## Directions for this task
Substitute "vernacular name" for every "common name" in the entries below and leave everything else unchanged.

## Supplied data

* START *

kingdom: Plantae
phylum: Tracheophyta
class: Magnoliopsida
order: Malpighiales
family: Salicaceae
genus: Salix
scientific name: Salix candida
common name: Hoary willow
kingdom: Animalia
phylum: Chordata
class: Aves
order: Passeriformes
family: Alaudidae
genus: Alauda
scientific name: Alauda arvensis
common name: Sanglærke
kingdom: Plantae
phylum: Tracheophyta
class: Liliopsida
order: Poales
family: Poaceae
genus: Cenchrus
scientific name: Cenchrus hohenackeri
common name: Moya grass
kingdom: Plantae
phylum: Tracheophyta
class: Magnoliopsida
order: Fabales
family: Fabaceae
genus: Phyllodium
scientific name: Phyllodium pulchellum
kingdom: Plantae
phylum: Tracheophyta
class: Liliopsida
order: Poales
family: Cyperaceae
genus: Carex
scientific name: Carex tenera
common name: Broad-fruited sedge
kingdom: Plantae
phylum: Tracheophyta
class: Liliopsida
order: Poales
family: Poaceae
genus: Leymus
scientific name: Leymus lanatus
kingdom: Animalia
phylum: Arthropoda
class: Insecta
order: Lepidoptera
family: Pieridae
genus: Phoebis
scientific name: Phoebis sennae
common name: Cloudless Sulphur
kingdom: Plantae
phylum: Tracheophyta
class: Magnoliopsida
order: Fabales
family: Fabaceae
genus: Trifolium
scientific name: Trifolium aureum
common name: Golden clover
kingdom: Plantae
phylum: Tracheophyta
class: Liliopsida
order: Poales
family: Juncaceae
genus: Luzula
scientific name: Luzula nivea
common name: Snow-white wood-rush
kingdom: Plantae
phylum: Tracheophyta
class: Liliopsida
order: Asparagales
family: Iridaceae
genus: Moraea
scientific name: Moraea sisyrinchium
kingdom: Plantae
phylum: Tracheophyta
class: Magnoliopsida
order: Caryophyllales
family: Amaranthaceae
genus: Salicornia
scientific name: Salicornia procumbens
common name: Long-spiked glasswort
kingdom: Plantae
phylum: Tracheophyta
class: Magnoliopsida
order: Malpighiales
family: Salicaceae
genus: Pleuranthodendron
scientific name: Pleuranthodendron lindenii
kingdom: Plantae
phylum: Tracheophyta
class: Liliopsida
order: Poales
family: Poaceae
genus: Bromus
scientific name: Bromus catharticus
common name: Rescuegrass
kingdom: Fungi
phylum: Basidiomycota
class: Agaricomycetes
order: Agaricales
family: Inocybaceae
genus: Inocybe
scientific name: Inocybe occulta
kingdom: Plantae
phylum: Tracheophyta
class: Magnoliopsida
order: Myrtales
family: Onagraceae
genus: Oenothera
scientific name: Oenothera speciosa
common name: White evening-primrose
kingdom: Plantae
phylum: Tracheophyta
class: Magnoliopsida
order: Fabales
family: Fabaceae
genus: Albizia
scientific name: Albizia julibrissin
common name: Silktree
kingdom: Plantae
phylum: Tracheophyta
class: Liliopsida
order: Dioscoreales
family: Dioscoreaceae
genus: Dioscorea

* END *

## Task solution
kingdom: Plantae
phylum: Tracheophyta
class: Magnoliopsida
order: Malpighiales
family: Salicaceae
genus: Salix
scientific name: Salix candida
vernacular name: Hoary willow
kingdom: Animalia
phylum: Chordata
class: Aves
order: Passeriformes
family: Alaudidae
genus: Alauda
scientific name: Alauda arvensis
vernacular name: Sanglærke
kingdom: Plantae
phylum: Tracheophyta
class: Liliopsida
order: Poales
family: Poaceae
genus: Cenchrus
scientific name: Cenchrus hohenackeri
vernacular name: Moya grass
kingdom: Plantae
phylum: Tracheophyta
class: Magnoliopsida
order: Fabales
family: Fabaceae
genus: Phyllodium
scientific name: Phyllodium pulchellum
kingdom: Plantae
phylum: Tracheophyta
class: Liliopsida
order: Poales
family: Cyperaceae
genus: Carex
scientific name: Carex tenera
vernacular name: Broad-fruited sedge
kingdom: Plantae
phylum: Tracheophyta
class: Liliopsida
order: Poales
family: Poaceae
genus: Leymus
scientific name: Leymus lanatus
kingdom: Animalia
phylum: Arthropoda
class: Insecta
order: Lepidoptera
family: Pieridae
genus: Phoebis
scientific name: Phoebis sennae
vernacular name: Cloudless Sulphur
kingdom: Plantae
phylum: Tracheophyta
class: Magnoliopsida
order: Fabales
family: Fabaceae
genus: Trifolium
scientific name: Trifolium aureum
vernacular name: Golden clover
kingdom: Plantae
phylum: Tracheophyta
class: Liliopsida
order: Poales
family: Juncaceae
genus: Luzula
scientific name: Luzula nivea
vernacular name: Snow-white wood-rush
kingdom: Plantae
phylum: Tracheophyta
class: Liliopsida
order: Asparagales
family: Iridaceae
genus: Moraea
scientific name: Moraea sisyrinchium
kingdom: Plantae
phylum: Tracheophyta
class: Magnoliopsida
order: Caryophyllales
family: Amaranthaceae
genus: Salicornia
scientific name: Salicornia procumbens
vernacular name: Long-spiked glasswort
kingdom: Plantae
phylum: Tracheophyta
class: Magnoliopsida
order: Malpighiales
family: Salicaceae
genus: Pleuranthodendron
scientific name: Pleuranthodendron lindenii
kingdom: Plantae
phylum: Tracheophyta
class: Liliopsida
order: Poales
family: Poaceae
genus: Bromus
scientific name: Bromus catharticus
vernacular name: Rescuegrass
kingdom: Fungi
phylum: Basidiomycota
class: Agaricomycetes
order: Agaricales
family: Inocybaceae
genus: Inocybe
scientific name: Inocybe occulta
kingdom: Plantae
phylum: Tracheophyta
class: Magnoliopsida
order: Myrtales
family: Onagraceae
genus: Oenothera
scientific name: Oenothera speciosa
vernacular name: White evening-primrose
kingdom: Plantae
phylum: Tracheophyta
class: Magnoliopsida
order: Fabales
family: Fabaceae
genus: Albizia
scientific name: Albizia julibrissin
vernacular name: Silktree
kingdom: Plantae
phylum: Tracheophyta
class: Liliopsida
order: Dioscoreales
family: Dioscoreaceae
genus: Dioscorea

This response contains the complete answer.